Taşa beddua kazıdılar

Sultanahmet Cami'de rastlanan bir yazı, Osmanlı döneminden günümüze taşınan duyguların ilginç bir örneğini ortaya koydu. Bir sütunun üzerine kazınmış satırlarda, bedduaya rastlandı. Yazıda şu ifadeler yer alıyor: “Ah Hüseyin, vah Hüseyin, dilerim Allah'tan bulursun Hüseyin.”

Kimin yazdığı ve kime söylendiği bilinmeyen bu sözler, Osmanlı insanının duygu dünyasını gözler önüne seriyor. Tarihçiler, o dönemde insanların sevinçlerini, üzüntülerini ve öfkelerini çoğu zaman taşlara, sütunlara ve duvarlara işlediklerini, böylece adeta bugüne bir mesaj bıraktıklarını belirtiyor.
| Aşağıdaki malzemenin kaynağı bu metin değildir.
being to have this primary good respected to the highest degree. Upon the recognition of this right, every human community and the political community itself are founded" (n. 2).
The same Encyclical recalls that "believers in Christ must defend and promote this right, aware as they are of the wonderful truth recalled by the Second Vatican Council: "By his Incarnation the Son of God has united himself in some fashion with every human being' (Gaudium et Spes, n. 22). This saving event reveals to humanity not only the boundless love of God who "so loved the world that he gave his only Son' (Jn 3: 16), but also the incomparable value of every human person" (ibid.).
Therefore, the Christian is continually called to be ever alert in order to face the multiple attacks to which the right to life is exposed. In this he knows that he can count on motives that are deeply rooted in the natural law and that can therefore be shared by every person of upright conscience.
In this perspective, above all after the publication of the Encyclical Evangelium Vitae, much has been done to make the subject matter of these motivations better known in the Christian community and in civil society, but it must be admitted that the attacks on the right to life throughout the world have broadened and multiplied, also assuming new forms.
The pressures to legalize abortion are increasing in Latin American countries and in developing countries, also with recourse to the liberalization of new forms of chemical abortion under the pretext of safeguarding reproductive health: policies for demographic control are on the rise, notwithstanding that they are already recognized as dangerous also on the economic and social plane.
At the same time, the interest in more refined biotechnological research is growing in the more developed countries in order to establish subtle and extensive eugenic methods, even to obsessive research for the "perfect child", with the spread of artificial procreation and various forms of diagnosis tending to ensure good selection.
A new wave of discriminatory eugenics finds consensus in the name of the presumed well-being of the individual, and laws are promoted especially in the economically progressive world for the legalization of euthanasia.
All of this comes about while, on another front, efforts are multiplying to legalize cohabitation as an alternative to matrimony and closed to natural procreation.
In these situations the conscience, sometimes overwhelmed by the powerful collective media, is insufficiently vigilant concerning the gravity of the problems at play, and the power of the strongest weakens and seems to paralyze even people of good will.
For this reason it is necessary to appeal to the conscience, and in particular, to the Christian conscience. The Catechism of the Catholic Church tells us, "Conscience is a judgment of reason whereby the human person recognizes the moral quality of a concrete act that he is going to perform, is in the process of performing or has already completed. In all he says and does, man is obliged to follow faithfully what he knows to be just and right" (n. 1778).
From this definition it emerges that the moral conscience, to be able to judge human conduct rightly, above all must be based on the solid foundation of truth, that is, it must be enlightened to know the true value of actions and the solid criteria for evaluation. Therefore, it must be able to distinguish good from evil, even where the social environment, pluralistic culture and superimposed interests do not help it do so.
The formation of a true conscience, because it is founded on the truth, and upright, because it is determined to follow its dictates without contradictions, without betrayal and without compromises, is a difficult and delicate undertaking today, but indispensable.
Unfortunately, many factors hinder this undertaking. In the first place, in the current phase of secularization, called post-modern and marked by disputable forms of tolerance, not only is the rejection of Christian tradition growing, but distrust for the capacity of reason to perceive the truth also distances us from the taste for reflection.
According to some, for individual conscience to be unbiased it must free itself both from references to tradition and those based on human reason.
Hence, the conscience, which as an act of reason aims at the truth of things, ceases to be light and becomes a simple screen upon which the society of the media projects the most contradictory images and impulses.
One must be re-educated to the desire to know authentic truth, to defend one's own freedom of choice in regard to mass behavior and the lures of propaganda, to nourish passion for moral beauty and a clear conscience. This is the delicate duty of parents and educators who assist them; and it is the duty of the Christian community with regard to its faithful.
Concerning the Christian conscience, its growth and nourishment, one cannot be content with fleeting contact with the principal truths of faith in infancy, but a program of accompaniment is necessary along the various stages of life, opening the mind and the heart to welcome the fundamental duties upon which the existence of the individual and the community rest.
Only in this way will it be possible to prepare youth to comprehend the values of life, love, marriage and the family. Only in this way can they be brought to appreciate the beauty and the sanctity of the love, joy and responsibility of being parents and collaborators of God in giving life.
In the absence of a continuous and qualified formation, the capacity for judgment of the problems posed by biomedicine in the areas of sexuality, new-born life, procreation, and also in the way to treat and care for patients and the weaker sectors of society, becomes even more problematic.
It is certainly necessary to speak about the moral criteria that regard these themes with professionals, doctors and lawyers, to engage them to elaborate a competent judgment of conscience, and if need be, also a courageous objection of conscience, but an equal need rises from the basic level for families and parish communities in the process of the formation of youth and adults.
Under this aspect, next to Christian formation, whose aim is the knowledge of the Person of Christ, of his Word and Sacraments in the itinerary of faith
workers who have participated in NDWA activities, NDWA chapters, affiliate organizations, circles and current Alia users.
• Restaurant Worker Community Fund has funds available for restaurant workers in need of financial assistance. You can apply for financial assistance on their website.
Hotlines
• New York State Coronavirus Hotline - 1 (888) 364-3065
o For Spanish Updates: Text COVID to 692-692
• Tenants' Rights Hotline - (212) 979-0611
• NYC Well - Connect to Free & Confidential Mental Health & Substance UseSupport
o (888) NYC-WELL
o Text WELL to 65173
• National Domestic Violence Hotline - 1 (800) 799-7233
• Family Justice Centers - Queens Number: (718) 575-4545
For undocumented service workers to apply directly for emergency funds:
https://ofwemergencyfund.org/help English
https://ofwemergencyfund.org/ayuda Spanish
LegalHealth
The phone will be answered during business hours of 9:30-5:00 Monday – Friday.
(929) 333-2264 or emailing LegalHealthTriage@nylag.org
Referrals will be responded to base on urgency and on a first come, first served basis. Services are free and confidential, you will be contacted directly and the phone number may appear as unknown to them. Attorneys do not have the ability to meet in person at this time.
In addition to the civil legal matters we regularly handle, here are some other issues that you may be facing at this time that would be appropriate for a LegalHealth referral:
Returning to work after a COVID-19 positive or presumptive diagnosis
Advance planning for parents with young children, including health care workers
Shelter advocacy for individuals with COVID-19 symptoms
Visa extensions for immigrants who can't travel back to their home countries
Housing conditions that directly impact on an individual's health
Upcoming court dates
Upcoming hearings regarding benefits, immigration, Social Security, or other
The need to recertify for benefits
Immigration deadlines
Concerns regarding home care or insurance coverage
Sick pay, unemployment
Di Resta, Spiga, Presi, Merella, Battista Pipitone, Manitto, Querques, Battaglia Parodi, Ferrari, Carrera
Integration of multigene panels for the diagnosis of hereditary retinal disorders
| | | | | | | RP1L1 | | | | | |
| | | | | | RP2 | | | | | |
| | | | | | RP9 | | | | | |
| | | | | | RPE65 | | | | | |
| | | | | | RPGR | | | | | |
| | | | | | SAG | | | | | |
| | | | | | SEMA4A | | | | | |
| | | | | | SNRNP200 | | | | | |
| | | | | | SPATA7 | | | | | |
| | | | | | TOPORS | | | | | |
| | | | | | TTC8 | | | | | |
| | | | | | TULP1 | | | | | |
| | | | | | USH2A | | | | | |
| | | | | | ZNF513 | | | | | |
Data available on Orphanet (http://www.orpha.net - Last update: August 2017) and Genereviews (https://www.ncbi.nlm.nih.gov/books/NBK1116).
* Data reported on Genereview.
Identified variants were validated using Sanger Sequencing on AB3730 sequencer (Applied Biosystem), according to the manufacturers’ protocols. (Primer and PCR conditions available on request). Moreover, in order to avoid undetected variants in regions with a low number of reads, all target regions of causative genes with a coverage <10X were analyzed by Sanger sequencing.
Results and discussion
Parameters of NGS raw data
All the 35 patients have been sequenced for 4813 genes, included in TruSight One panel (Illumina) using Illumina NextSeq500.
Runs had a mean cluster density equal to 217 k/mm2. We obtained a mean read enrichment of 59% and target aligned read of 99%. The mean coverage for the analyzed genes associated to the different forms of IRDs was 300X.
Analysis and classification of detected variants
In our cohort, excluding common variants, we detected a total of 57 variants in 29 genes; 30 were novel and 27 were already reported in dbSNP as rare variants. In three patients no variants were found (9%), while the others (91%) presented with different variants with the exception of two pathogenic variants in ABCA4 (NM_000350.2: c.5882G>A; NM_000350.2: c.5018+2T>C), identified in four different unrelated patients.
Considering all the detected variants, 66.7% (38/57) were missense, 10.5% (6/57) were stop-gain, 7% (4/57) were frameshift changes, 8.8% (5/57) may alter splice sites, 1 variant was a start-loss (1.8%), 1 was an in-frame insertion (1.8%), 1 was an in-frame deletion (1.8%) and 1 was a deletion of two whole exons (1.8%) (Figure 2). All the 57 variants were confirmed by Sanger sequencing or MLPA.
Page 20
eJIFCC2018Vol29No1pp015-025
Osmanlı döneminde bedduaların yalnızca öfkeyi değil, aynı zamanda halkın kültürünü de yansıttığı görülüyor. Türkçe'nin doğayla kurduğu yakın bağ, beddualara da yansımış durumda. Ağaçlardan, bitkilerden ve hayvanlardan esinlenen ifadeler halk arasında yaygın biçimde kullanıldı.

Örneğin, “zakkum” kelimesi, halk dilinde “zıkkım” şeklinde yerleşti ve olumsuz anlamıyla deyimlere girdi. Bugün hâlâ kullanılan “zıkkımın kökü” ifadesi de buradan geliyor. İslami gelenekte rüyada kızıl görmenin kötüye yorulması ve şeytanın “kızıl” olarak tasvir edilmesi bu algının temelini oluşturuyor. Bu nedenle kızıl, beddualarda da olumsuzluğun sembolü haline gelmişti. Bedduanın hedefindeki Hüseyin'in kim olduğu bilinmiyor. Yazıyı kazıyan kişi de meçhul. Ancak bugün bu satırları görenler, yüzlerce yıl öncesinden bir insanın öfkesine tanıklık ediyor. Belki bir dostluk kırgınlığı, belki bir aile içi anlaşmazlık ya da bir toplumsal çatışma… Sebep her ne olursa olsun, Osmanlı insanı bu duygusunu taşlara işleyerek ölümsüzleştirmiş.